##### Provided records #####

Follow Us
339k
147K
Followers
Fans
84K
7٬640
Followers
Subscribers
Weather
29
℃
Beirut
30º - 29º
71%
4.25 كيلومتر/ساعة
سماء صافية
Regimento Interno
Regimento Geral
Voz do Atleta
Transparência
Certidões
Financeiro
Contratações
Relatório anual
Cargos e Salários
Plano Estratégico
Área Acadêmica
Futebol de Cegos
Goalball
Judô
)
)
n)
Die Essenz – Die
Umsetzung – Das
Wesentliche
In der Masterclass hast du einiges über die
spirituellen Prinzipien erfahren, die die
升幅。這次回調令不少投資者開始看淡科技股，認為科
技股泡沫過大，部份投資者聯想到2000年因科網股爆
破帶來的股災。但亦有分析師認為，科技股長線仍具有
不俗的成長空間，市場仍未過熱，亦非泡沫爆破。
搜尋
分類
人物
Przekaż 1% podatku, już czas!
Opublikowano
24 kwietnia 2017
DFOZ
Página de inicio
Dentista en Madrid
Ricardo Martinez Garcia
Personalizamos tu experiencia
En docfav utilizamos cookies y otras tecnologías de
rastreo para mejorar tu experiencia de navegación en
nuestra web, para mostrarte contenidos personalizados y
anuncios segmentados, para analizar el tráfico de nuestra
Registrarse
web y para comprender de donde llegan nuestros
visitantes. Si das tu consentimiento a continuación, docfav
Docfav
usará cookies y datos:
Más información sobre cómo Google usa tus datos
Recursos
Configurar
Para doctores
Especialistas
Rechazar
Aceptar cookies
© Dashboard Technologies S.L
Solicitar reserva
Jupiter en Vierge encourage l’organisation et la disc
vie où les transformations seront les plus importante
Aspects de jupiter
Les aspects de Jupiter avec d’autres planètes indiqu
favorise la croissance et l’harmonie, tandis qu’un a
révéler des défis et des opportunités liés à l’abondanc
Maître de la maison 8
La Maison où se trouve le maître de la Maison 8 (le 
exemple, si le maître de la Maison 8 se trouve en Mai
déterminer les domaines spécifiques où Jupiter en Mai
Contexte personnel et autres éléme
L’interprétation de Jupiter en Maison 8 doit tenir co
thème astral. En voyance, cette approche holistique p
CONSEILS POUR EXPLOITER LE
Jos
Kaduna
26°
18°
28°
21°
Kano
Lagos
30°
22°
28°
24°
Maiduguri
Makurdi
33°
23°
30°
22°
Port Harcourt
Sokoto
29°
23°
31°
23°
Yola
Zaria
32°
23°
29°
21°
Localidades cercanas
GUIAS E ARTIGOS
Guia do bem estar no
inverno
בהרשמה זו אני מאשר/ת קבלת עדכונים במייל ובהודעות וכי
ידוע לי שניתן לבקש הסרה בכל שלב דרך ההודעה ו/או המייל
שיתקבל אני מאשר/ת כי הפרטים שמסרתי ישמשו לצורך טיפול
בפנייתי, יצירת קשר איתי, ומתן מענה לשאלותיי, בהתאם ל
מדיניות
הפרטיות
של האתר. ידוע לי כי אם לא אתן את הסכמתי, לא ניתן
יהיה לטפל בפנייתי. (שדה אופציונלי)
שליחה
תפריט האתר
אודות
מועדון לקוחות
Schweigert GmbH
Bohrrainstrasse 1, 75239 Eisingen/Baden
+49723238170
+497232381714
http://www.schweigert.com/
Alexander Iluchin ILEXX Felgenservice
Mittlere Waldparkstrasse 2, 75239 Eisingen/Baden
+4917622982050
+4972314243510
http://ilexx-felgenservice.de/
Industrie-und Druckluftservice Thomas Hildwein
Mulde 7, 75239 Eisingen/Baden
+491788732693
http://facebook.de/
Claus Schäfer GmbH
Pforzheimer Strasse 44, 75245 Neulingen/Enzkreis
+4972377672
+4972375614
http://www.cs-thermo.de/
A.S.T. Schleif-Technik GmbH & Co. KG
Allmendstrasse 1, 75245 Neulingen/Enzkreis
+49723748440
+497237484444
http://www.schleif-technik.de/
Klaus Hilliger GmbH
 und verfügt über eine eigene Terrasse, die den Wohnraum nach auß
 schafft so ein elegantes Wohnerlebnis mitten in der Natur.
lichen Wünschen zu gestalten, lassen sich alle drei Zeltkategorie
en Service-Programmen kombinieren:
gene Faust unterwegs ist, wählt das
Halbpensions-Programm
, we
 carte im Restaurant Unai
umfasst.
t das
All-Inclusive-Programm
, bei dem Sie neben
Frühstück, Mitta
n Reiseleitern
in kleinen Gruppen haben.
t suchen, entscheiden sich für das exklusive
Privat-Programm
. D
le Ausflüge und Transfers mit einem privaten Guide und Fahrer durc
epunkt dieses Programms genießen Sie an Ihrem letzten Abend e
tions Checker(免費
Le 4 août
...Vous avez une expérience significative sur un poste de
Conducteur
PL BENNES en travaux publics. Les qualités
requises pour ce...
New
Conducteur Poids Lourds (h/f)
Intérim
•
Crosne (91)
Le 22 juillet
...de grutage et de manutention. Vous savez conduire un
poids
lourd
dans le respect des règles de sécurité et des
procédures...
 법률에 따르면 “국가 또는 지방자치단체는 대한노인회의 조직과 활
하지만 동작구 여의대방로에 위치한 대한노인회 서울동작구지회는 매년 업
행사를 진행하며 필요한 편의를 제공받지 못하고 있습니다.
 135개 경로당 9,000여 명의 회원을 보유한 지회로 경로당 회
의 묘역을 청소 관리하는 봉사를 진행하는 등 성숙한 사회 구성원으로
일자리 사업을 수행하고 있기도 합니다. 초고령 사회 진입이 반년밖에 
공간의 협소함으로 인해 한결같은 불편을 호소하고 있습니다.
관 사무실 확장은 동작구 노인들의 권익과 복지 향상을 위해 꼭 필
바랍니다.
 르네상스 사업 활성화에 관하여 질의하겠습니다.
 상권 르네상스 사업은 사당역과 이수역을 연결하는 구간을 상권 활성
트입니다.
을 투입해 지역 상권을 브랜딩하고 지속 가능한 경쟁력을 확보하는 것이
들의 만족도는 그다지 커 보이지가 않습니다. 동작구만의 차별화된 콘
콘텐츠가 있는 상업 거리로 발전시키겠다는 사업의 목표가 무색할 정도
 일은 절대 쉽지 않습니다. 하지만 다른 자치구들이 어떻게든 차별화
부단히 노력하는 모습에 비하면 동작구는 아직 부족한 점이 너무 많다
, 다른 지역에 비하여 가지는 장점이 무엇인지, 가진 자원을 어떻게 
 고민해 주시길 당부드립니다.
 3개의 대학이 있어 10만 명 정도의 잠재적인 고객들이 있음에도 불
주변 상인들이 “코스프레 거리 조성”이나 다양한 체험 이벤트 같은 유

#####

- [What to do] Retype the records above, but only those lines that fall between the line containing "lichen Wünschen zu" and the line containing "일은 절대 쉽지 않습니다. 하지만 다른 자치구들이 어떻게든 차별화", with both of those lines included, exactly as written.

- [Expected output]
lichen Wünschen zu gestalten, lassen sich alle drei Zeltkategorie
en Service-Programmen kombinieren:
gene Faust unterwegs ist, wählt das
Halbpensions-Programm
, we
 carte im Restaurant Unai
umfasst.
t das
All-Inclusive-Programm
, bei dem Sie neben
Frühstück, Mitta
n Reiseleitern
in kleinen Gruppen haben.
t suchen, entscheiden sich für das exklusive
Privat-Programm
. D
le Ausflüge und Transfers mit einem privaten Guide und Fahrer durc
epunkt dieses Programms genießen Sie an Ihrem letzten Abend e
tions Checker(免費
Le 4 août
...Vous avez une expérience significative sur un poste de
Conducteur
PL BENNES en travaux publics. Les qualités
requises pour ce...
New
Conducteur Poids Lourds (h/f)
Intérim
•
Crosne (91)
Le 22 juillet
...de grutage et de manutention. Vous savez conduire un
poids
lourd
dans le respect des règles de sécurité et des
procédures...
 법률에 따르면 “국가 또는 지방자치단체는 대한노인회의 조직과 활
하지만 동작구 여의대방로에 위치한 대한노인회 서울동작구지회는 매년 업
행사를 진행하며 필요한 편의를 제공받지 못하고 있습니다.
 135개 경로당 9,000여 명의 회원을 보유한 지회로 경로당 회
의 묘역을 청소 관리하는 봉사를 진행하는 등 성숙한 사회 구성원으로
일자리 사업을 수행하고 있기도 합니다. 초고령 사회 진입이 반년밖에 
공간의 협소함으로 인해 한결같은 불편을 호소하고 있습니다.
관 사무실 확장은 동작구 노인들의 권익과 복지 향상을 위해 꼭 필
바랍니다.
 르네상스 사업 활성화에 관하여 질의하겠습니다.
 상권 르네상스 사업은 사당역과 이수역을 연결하는 구간을 상권 활성
트입니다.
을 투입해 지역 상권을 브랜딩하고 지속 가능한 경쟁력을 확보하는 것이
들의 만족도는 그다지 커 보이지가 않습니다. 동작구만의 차별화된 콘
콘텐츠가 있는 상업 거리로 발전시키겠다는 사업의 목표가 무색할 정도
 일은 절대 쉽지 않습니다. 하지만 다른 자치구들이 어떻게든 차별화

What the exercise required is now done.